In view of all this, the question must also be put: When does modern science cease to be modern science?—for any estimate of it as static and infallible is plainly compatible only with ignorance or prejudice. If we may believe modern theology, until very recently modern science made it impossible for us to accept the doctrine of a sudden catastrophic end of the world. But now, because of the potentialities of hydrogen and cobalt bombs and what not, Brunner gives us permission to salvage this belief from the scrap-heap: “This thought,” he says, “has ceased to be absurd,” and he kindly defines the term “absurd” for us as meaning “such that a man educated in modem scientific knowledge would have to give it up.” Theology, it would seem, is science’s dog, led about here, there, and everywhere on a chain. When science shifts, it must shift also.
Theology has changed indeed—so much so that it is no longer recognizable as Christian theology. With its vistas of evolutionism and universalism the distinction between the unbeliever and the man who is in Christ Jesus is no longer of ultimate Significance. No longer is it necessary for the evangelist to proclaim: “He that believeth on the Son hath everlasting life; and he that believeth not the Son shall not see life, but the wrath of God abideth on him.” The Gospel message in its modern form is: “Whether you believe or not, all is well; there is no such thing as the experience of the wrath of God.” A further implication is that, despite all the modern theological volumes that pour forth from the printing presses, Christian doctrine and theology are of no vital importance, except as providing opportunities for displays of philosophical gymnastics. All is expendable—all, that is, except the one thing that men, friends and enemies alike of the truth, wish to hear, namely, “All is weIl!”

## Source material
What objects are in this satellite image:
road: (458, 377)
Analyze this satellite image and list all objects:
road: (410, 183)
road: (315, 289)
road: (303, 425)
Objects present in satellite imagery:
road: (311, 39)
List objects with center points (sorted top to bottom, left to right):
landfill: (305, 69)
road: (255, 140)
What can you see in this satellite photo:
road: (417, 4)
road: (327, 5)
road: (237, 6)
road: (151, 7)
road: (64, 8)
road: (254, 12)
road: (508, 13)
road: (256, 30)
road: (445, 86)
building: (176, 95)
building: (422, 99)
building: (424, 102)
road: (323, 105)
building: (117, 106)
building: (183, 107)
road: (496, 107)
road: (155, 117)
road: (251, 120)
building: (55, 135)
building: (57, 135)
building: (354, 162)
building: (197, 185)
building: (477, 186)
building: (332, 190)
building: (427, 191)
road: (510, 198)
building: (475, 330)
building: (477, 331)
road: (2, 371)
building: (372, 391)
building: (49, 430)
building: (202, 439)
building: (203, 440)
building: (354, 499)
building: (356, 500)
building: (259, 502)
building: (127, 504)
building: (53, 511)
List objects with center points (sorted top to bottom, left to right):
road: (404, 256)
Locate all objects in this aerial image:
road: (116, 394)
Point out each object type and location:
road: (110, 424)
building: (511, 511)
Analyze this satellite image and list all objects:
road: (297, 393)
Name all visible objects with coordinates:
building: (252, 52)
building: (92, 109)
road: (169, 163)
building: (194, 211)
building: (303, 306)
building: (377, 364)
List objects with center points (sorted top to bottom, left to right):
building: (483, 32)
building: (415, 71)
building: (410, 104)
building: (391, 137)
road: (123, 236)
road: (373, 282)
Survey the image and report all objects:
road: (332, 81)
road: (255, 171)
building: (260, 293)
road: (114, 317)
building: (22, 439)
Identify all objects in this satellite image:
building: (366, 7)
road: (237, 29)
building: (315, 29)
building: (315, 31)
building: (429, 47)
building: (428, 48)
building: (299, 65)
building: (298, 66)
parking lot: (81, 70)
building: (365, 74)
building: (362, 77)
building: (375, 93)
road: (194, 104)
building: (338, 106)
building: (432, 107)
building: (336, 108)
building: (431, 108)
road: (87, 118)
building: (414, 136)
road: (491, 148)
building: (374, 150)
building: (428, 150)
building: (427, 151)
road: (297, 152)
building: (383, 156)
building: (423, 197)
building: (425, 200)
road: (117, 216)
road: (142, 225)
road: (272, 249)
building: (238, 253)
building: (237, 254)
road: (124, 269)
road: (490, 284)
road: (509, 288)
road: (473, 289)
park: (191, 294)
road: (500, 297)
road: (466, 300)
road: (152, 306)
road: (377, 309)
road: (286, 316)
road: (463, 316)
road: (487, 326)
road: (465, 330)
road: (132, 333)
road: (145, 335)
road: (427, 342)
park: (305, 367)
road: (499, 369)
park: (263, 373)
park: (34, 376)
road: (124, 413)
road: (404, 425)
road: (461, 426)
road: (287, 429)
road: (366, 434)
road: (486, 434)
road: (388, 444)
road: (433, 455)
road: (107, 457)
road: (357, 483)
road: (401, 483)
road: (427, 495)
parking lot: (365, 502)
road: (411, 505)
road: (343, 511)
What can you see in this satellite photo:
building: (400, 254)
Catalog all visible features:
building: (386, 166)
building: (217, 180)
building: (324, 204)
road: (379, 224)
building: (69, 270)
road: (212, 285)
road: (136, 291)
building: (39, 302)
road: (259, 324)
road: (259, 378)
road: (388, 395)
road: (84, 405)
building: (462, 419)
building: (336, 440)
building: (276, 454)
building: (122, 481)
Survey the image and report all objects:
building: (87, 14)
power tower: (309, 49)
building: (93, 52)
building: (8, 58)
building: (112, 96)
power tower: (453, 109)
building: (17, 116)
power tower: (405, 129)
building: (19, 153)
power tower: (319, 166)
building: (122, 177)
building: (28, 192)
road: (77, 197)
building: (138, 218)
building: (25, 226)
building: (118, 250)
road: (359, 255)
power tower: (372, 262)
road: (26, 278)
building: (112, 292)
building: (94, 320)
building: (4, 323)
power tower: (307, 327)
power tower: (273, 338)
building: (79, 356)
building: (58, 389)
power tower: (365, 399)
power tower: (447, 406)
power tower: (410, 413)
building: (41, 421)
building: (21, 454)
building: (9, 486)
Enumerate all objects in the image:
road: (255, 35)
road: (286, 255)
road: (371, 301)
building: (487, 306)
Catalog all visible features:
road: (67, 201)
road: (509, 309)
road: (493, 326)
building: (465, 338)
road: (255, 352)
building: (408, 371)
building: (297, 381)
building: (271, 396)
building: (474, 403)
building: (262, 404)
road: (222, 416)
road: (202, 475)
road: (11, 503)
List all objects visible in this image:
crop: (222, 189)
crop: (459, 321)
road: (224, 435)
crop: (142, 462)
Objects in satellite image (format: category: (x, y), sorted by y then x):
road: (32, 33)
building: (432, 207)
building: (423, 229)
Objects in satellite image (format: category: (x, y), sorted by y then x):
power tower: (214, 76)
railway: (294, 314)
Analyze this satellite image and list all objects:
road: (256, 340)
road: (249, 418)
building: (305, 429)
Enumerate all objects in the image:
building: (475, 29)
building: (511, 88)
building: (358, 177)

## What to do
• A. List every sentence in the text on modern science and theology that contains the word "theology," capitalized or not.
• B. Please write out the part of the text on modern science and theology starting at "In view of all" and ending at "must shift also.".

## Answers by item
• A.
If we may believe modern theology, until very recently modern science made it impossible for us to accept the doctrine of a sudden catastrophic end of the world.
Theology, it would seem, is science’s dog, led about here, there, and everywhere on a chain.
Theology has changed indeed—so much so that it is no longer recognizable as Christian theology.
A further implication is that, despite all the modern theological volumes that pour forth from the printing presses, Christian doctrine and theology are of no vital importance, except as providing opportunities for displays of philosophical gymnastics.

• B.
In view of all this, the question must also be put: When does modern science cease to be modern science?—for any estimate of it as static and infallible is plainly compatible only with ignorance or prejudice. If we may believe modern theology, until very recently modern science made it impossible for us to accept the doctrine of a sudden catastrophic end of the world. But now, because of the potentialities of hydrogen and cobalt bombs and what not, Brunner gives us permission to salvage this belief from the scrap-heap: “This thought,” he says, “has ceased to be absurd,” and he kindly defines the term “absurd” for us as meaning “such that a man educated in modem scientific knowledge would have to give it up.” Theology, it would seem, is science’s dog, led about here, there, and everywhere on a chain. When science shifts, it must shift also.